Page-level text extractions
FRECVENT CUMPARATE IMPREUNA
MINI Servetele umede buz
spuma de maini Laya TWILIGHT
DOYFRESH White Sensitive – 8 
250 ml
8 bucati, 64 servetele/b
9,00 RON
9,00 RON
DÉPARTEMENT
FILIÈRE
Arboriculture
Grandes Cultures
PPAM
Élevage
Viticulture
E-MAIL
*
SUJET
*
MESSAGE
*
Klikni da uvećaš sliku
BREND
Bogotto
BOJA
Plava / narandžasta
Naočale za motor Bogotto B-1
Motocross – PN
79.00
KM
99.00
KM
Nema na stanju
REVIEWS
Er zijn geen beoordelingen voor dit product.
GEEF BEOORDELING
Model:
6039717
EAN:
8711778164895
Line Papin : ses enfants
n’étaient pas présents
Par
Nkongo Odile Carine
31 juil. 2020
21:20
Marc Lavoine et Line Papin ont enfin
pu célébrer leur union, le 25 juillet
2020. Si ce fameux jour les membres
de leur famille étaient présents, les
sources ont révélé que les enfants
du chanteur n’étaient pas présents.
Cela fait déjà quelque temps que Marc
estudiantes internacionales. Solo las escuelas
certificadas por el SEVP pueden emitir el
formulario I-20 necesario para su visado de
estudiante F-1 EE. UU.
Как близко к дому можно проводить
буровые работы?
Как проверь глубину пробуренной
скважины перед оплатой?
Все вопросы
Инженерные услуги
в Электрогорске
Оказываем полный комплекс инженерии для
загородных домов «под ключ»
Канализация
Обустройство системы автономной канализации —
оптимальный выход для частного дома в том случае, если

WHAT THIS TASK INVOLVES: Beginning with the top line of the data above, output every line exactly until the one that contains "du chanteur n’étaient pas présents.", and include that one too.

THE ANSWER:
FRECVENT CUMPARATE IMPREUNA
MINI Servetele umede buz
spuma de maini Laya TWILIGHT
DOYFRESH White Sensitive – 8 
250 ml
8 bucati, 64 servetele/b
9,00 RON
9,00 RON
DÉPARTEMENT
FILIÈRE
Arboriculture
Grandes Cultures
PPAM
Élevage
Viticulture
E-MAIL
*
SUJET
*
MESSAGE
*
Klikni da uvećaš sliku
BREND
Bogotto
BOJA
Plava / narandžasta
Naočale za motor Bogotto B-1
Motocross – PN
79.00
KM
99.00
KM
Nema na stanju
REVIEWS
Er zijn geen beoordelingen voor dit product.
GEEF BEOORDELING
Model:
6039717
EAN:
8711778164895
Line Papin : ses enfants
n’étaient pas présents
Par
Nkongo Odile Carine
31 juil. 2020
21:20
Marc Lavoine et Line Papin ont enfin
pu célébrer leur union, le 25 juillet
2020. Si ce fameux jour les membres
de leur famille étaient présents, les
sources ont révélé que les enfants
du chanteur n’étaient pas présents.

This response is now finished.